WHAT TO PRODUCE - Output every text line of the entries below as a JSON list of strings, with one string per line and blank lines omitted. Leave the pictures out of the answer.

Entries from a dataset
________________
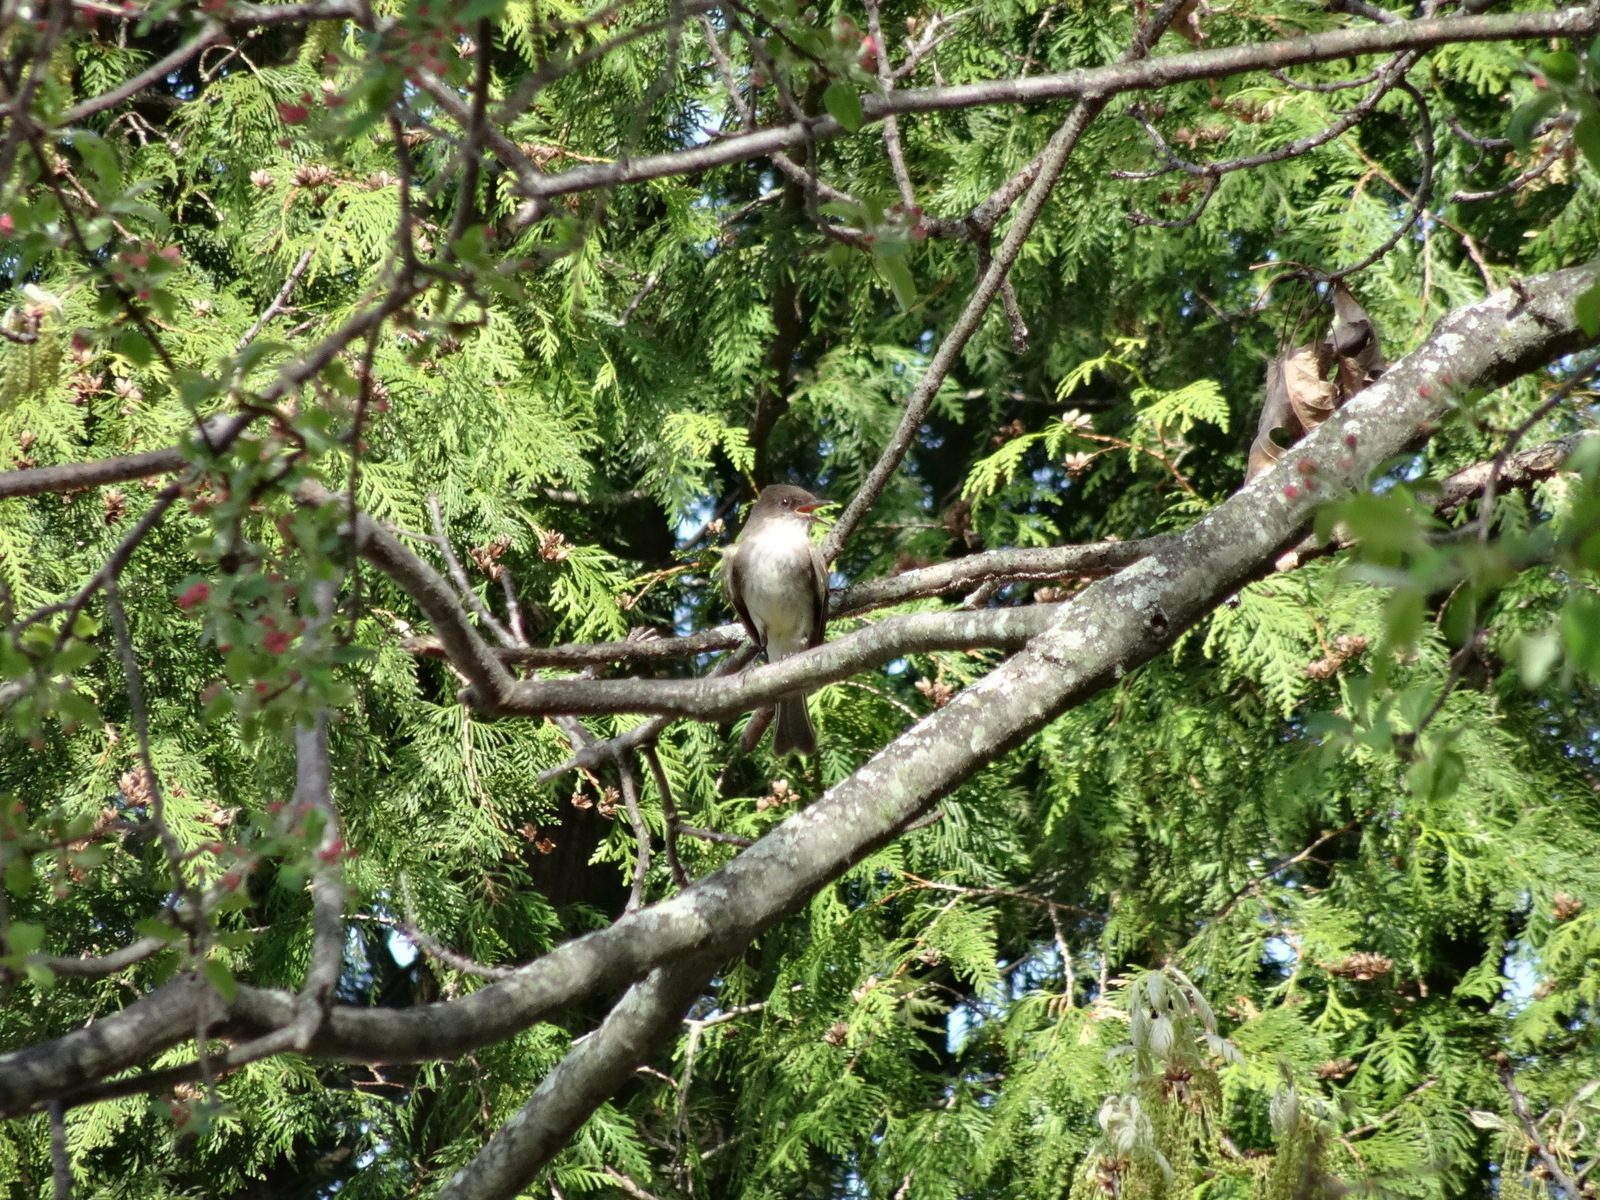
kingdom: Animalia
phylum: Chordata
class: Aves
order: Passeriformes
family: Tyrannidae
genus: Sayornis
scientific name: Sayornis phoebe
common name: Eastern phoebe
________________
RESULT OF THIS EXERCISE -
[
  "kingdom: Animalia",
  "phylum: Chordata",
  "class: Aves",
  "order: Passeriformes",
  "family: Tyrannidae",
  "genus: Sayornis",
  "scientific name: Sayornis phoebe",
  "common name: Eastern phoebe"
]